The graphics are also better than the first one; it’s a trivial thing but the lack of texture pop-in helps immensely and the world just feels more solid generally. And the voice acting is probably the best I’ve heard, stealing KOTORs crown there. The sheer amount of it is insane – not only do the 2 characters (out of 10) that you take with you interject regularly with comments, and obviously there are different sets for each mission for all of them and they often interact, but also in populated areas people are always talking. All the time. You hear them all as you walk past, and they’re often fascinating. And there’s tannoy announcements, news stations, as well as all the people you can talk to normally. Of course it’s peppered with big names too: Martin Sheen, Seth Green, Michael Dorn, Armin Shimmerman, Adam Baldwin, and more.

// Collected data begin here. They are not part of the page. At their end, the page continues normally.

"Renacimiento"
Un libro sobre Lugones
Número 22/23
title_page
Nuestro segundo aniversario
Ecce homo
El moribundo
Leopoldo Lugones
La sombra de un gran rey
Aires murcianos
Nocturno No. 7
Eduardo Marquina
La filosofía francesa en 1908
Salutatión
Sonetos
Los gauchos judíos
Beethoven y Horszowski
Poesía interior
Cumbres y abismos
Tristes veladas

Ok, there are a couple of boring bits. The mining is dull – compulsive, and it does give you an edge, but still dull. The moral decisions, while more interesting and not quite as clear cut as ME1, are hardly Fallout material. But, this is space opera after all, and broad themes are the order of the day. Still, more convoluted issues such as Mordin’s personal quest about his involvement in the Genophage (engineered disease designed to keep Krogan populations under control), lend a bit more gravitas and grey areas to the story.
The only place where ME2 undershoots is the villain. ME1’s villain Saren was great, an eloquent rogue agent with a twisted but interesting agenda. Harbinger however, is forever distant and impersonal, his will done through the mostly faceless crowd of Collectors, and as such there’s a bit of a hole where a deeper antagonist character should really be. I know they’re supposed to be enigmatic and alien, and that works to a degree, but it feels like there’s something missing there.
On the whole though, an absolutely fantastic game, and I can’t wait for ME3. I actually feel like playing both ME1 and ME2 again as a total ruthless bastard, since I’ve been pretty nice throughout with my main character (barring a couple of ‘Renegade’ conversation interrupts which I just couldn’t resist). Highly recommended.